■ **WORK TASK**:
Render the lines of the material as a JSON list of strings, one string per line with blank lines left out, starting from the first line of the material and ending with the line that contains "end user will not have a computer".
╭─ RECORD EXTRACTS
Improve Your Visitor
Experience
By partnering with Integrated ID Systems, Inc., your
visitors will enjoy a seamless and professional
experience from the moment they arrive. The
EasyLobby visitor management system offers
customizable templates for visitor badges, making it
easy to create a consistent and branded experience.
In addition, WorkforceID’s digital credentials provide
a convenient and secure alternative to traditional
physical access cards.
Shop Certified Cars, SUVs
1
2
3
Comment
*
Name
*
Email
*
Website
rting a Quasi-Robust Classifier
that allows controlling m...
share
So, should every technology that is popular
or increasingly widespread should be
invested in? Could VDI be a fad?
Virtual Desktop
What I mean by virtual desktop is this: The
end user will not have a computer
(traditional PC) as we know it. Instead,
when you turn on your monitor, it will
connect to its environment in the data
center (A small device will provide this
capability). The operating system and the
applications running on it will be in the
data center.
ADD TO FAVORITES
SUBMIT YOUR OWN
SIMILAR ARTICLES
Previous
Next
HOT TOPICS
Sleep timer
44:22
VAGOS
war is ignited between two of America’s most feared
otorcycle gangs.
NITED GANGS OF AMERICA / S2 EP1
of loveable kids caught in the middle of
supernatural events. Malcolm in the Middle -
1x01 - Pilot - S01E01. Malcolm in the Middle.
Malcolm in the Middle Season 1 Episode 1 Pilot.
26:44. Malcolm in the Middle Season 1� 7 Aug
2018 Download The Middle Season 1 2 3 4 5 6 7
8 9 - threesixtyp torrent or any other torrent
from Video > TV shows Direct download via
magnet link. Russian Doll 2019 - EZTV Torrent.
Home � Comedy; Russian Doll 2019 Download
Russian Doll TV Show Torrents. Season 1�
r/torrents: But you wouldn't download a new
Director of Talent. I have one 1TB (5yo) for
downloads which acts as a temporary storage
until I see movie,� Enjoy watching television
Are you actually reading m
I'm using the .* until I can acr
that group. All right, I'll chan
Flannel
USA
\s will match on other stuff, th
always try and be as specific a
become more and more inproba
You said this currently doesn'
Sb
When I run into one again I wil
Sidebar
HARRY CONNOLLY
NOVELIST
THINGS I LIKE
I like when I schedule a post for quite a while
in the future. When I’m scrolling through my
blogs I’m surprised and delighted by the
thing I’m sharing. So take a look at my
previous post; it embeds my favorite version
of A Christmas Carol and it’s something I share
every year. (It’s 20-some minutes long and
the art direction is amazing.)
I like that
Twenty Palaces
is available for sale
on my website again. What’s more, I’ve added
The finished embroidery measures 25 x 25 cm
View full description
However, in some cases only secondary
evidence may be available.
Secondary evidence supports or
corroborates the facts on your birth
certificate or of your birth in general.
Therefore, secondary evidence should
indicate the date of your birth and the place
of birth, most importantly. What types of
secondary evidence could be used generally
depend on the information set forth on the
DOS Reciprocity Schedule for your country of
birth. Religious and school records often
╰─
■ **WRITTEN RESPONSE**:
[
  "Improve Your Visitor",
  "Experience",
  "By partnering with Integrated ID Systems, Inc., your",
  "visitors will enjoy a seamless and professional",
  "experience from the moment they arrive. The",
  "EasyLobby visitor management system offers",
  "customizable templates for visitor badges, making it",
  "easy to create a consistent and branded experience.",
  "In addition, WorkforceID’s digital credentials provide",
  "a convenient and secure alternative to traditional",
  "physical access cards.",
  "Shop Certified Cars, SUVs",
  "1",
  "2",
  "3",
  "Comment",
  "*",
  "Name",
  "*",
  "Email",
  "*",
  "Website",
  "rting a Quasi-Robust Classifier",
  "that allows controlling m...",
  "share",
  "So, should every technology that is popular",
  "or increasingly widespread should be",
  "invested in? Could VDI be a fad?",
  "Virtual Desktop",
  "What I mean by virtual desktop is this: The",
  "end user will not have a computer"
]